Technological advances are converging with political support. Even under the Trump regime, geothermal has largely escaped the polarization surrounding wind and solar. Energy Secretary Chris Wright, formerly CEO of Liberty Energy which invested in Fervo Energy, has publicly backed geothermal expansion. The Department of Energy (DOE) launched a 15-state initiative and announced $171.5 million in funding for EGS projects.
The "One Big Beautiful Act" signed into law in July 2025 rolled back some clean energy tax credits but preserved incentives for geothermal heating and cooling. "You look at the policies of President Trump and the policies of President Biden, there's not a lot of overlap, but geothermal is in that overlap," said Drew Nelson of Project InnerSpace.

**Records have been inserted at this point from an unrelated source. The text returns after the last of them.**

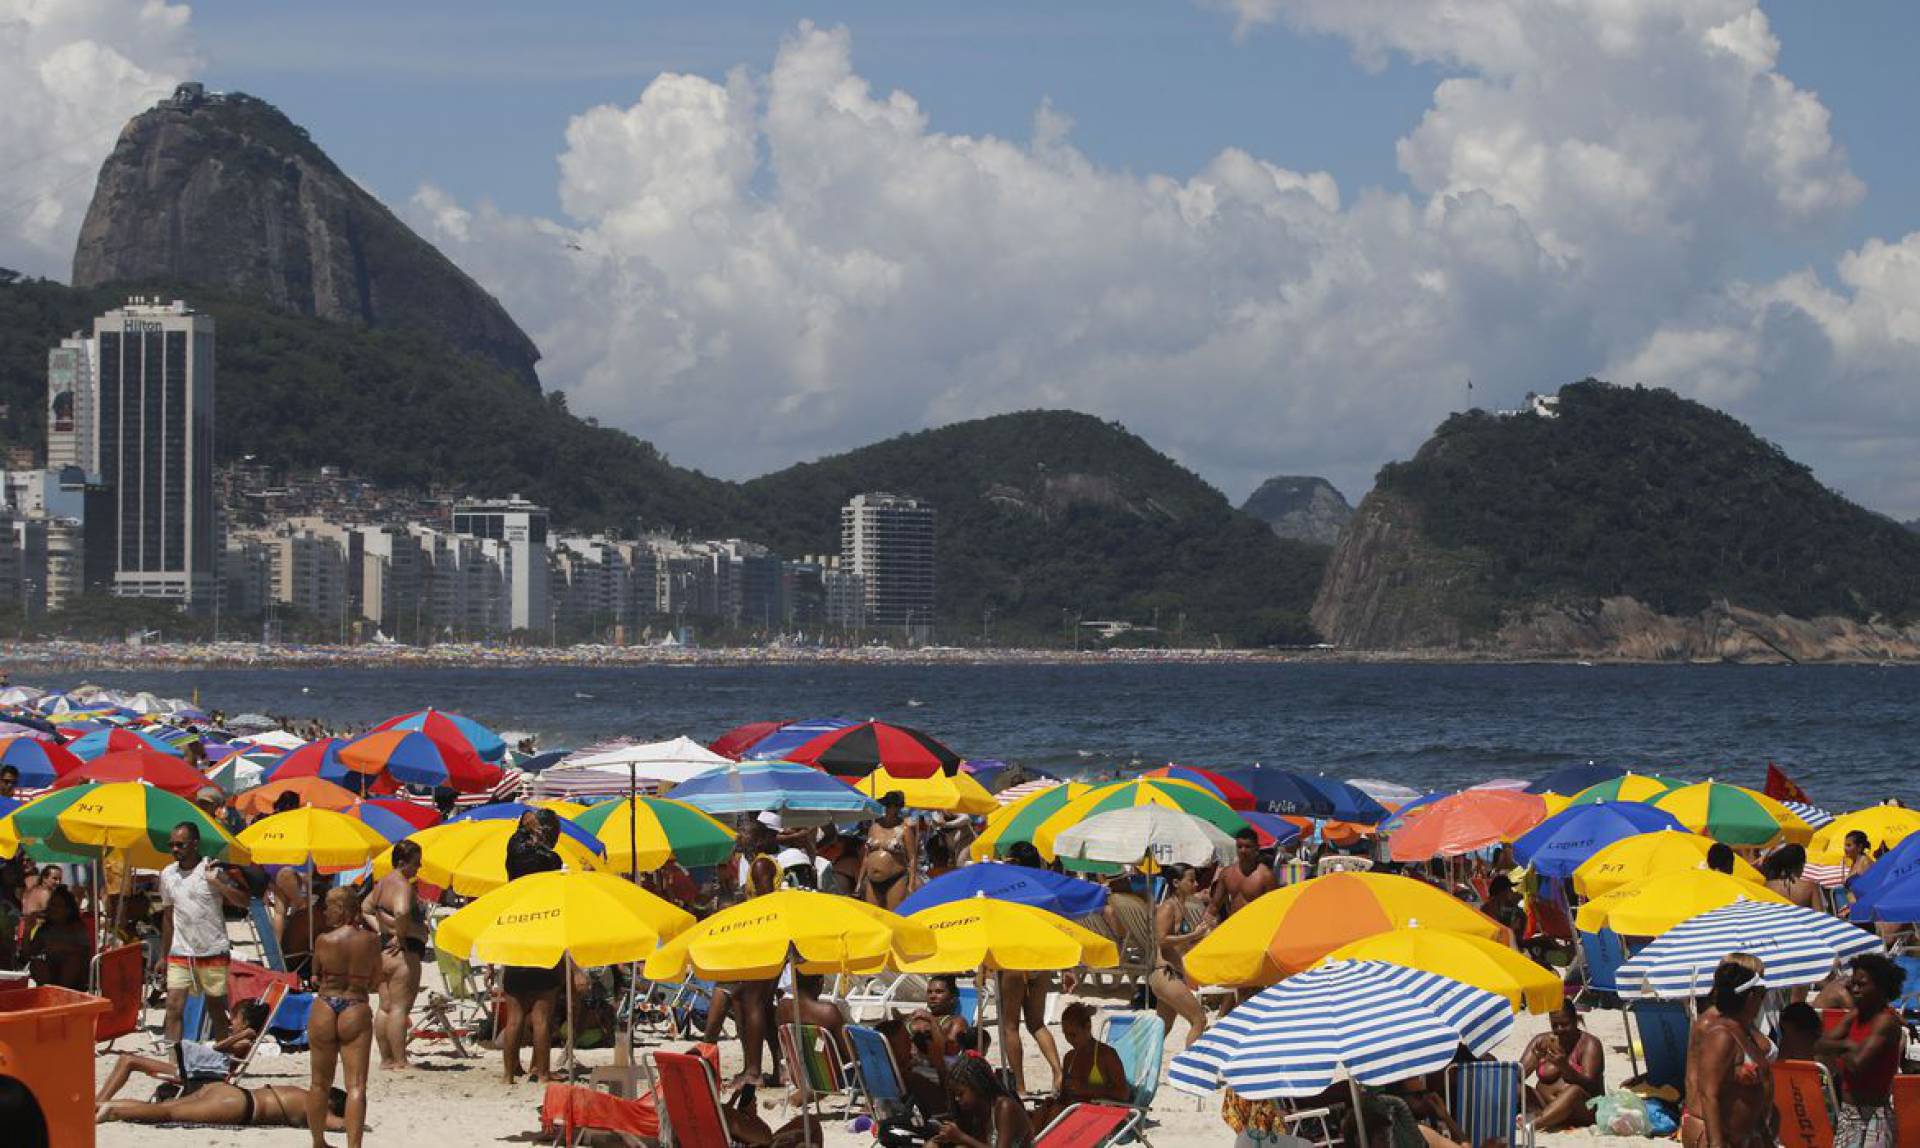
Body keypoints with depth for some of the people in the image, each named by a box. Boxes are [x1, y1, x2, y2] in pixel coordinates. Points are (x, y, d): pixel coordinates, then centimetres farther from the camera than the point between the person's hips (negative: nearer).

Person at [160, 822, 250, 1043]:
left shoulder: (213, 870, -6)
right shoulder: (167, 874, 8)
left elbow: (243, 901, -12)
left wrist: (217, 883, -23)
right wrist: (164, 954, 16)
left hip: (213, 952, -3)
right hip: (180, 955, 3)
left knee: (216, 1009, 8)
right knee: (173, 1007, -11)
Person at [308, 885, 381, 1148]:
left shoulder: (323, 941, -6)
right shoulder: (371, 939, -2)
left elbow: (315, 978, 6)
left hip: (324, 1011, 0)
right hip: (357, 1013, 0)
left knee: (320, 1083, 16)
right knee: (356, 1085, -3)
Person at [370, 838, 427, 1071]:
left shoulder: (382, 884, 13)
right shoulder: (402, 885, -17)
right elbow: (402, 913, -35)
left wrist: (379, 930, 8)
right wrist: (401, 936, -20)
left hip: (382, 953, 10)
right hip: (404, 953, -10)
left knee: (385, 1008, 13)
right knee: (400, 1008, -9)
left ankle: (386, 1059, 17)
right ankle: (400, 1062, -9)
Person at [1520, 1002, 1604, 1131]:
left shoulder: (1589, 1044, -4)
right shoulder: (1541, 1041, 7)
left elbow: (1589, 1085, -17)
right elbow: (1518, 1075, -3)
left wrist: (1565, 1067, -35)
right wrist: (1534, 1061, -25)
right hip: (1544, 1105, 4)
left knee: (1575, 1090, -36)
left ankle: (1535, 1123, -57)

In Utah, what is billed as the world's largest next-generation geothermal plant, Cape Station, is under construction by Fervo Energy. Expected to add 500 megawatts to the grid by 2028, it could power some 350,000 US homes annually. The company previously completed a 3.5-megawatt pilot in Nevada that supplies Google's data centers.
Geothermal can also heat buildings directly. In Hinesburg, Vermont, a mixed-income housing development is being built around a shared geothermal heat pump system owned by utility Vermont Gas Systems. This model addresses high upfront costs by shifting them to the utility, making geothermal more accessible for affordable housing.